Fritz William Scholder V

(
1937
2005
)
Artist (painter, lithographer, sculptor)
Legacy Recognition Honoree

Fritz William Scholder V was an expressionist painter and sculptor whose “Indian” series of paintings in the 1960s and 1970s fundamentally reimagined the artistic depiction of Native Americans. Born in Minnesota to a family of German and Native American ancestry, Scholder was an enrolled member of the La Jolla Band of Luiseño Indians, a California Mission tribe. 

He was educated at Sacramento State College (B.A., 1960), where he studied with Wayne Thiebaud, who arranged for his first one-man show, and the University of Arizona (M.F.A., 1964). As a child he was fascinated by foreign cultures, especially ancient Egypt. Scholder traveled to Egypt and Transylvania, among other places, accumulating artifacts and occult objects that figured prominently as props in his work. 

In the late 1960s, Scholder taught advanced painting and contemporary art history at the newly formed Institute of American Indian Arts in Santa Fe. In 1967, while teaching at the Institute, he began his “Indian” series.
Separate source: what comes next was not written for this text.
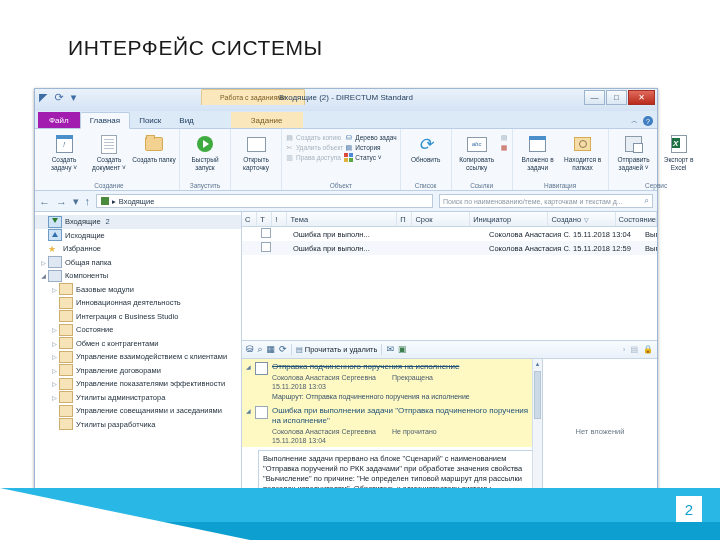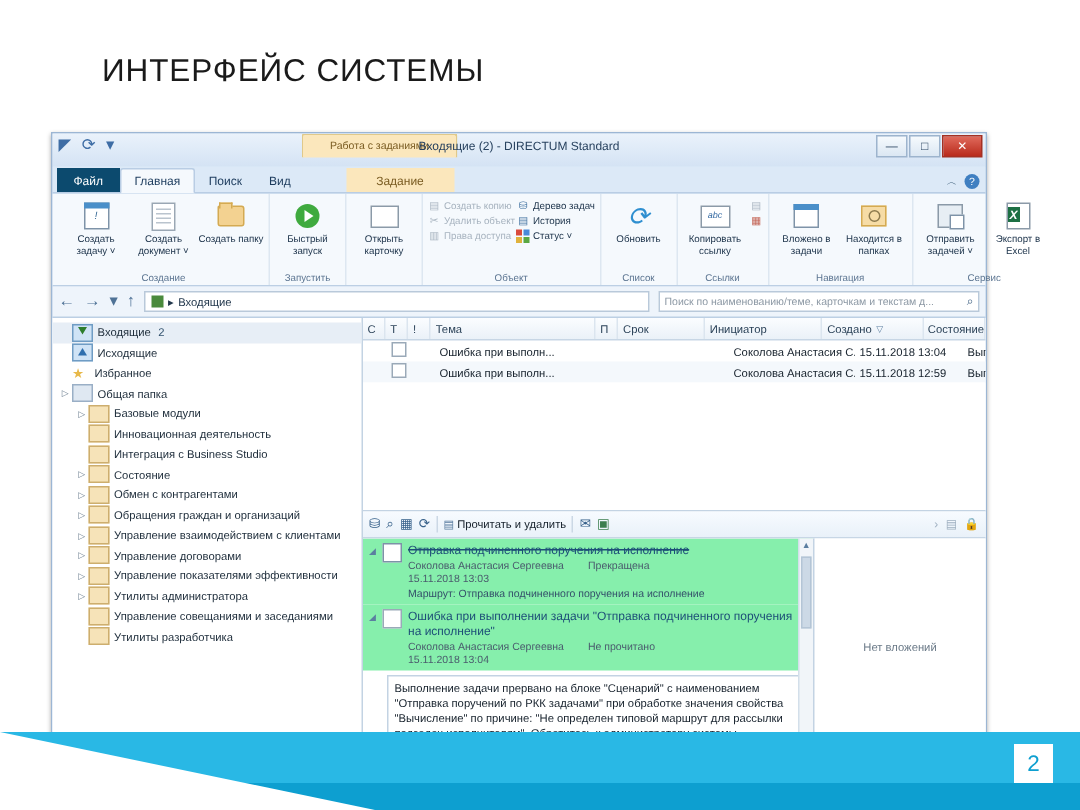"Файл" .tab.file { background: #0c4a6e -> #a21caf }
His innovative approach, based on research and observation, was a radical departure from traditional, sentimental renderings of mythic Indians. He was believed to be the first artist to paint an Indian wrapped in an American flag, based on nineteenth-century prison photographs of Indians dressed in surplus flags. 

In 1970, the Tamarind Institute, a print studio in Albuquerque, invited him to do a major project that resulted in a suite of seven lithographs, “Indians Forever,” that articulated the image of the modern Indian and introduced Scholder to the medium of lithography. The success of the series helped to establish the Tamarind Institute as a leading center for printmaking. 

The first book on Scholder’s work, Scholder/Indians, was published by Northland Press. Although best known for his paintings, Scholder produced work in a variety of media: lithographs, photographs, sculpture, and books. His work is in dozens of museum collections, including the Museum of Modern Art, the Los Angeles County Museum of Art, the Bibliothèque Nationale de France, the Hirschhorn Museum and Sculpture Garden, and the Smithsonian American Art Museum. 

In 1983, Scholder received the New Mexico Governor’s Award for Excellence in the Arts. Scholder was named lifetime Sociétaire of the Salon d’Automne and exhibited at the Grand Palais in Paris in 1984. The following year, he was honored with the Golden Plate Award from the American Academy of Achievement.


Screaming Artist, 1971, Lithograph -- Self-portrait by Fritz Scholder. 

Legacy Honorees are individuals who were not elected during their lifetimes; their accomplishments were overlooked or undervalued due to their race, ethnicity, gender, or sexual orientation.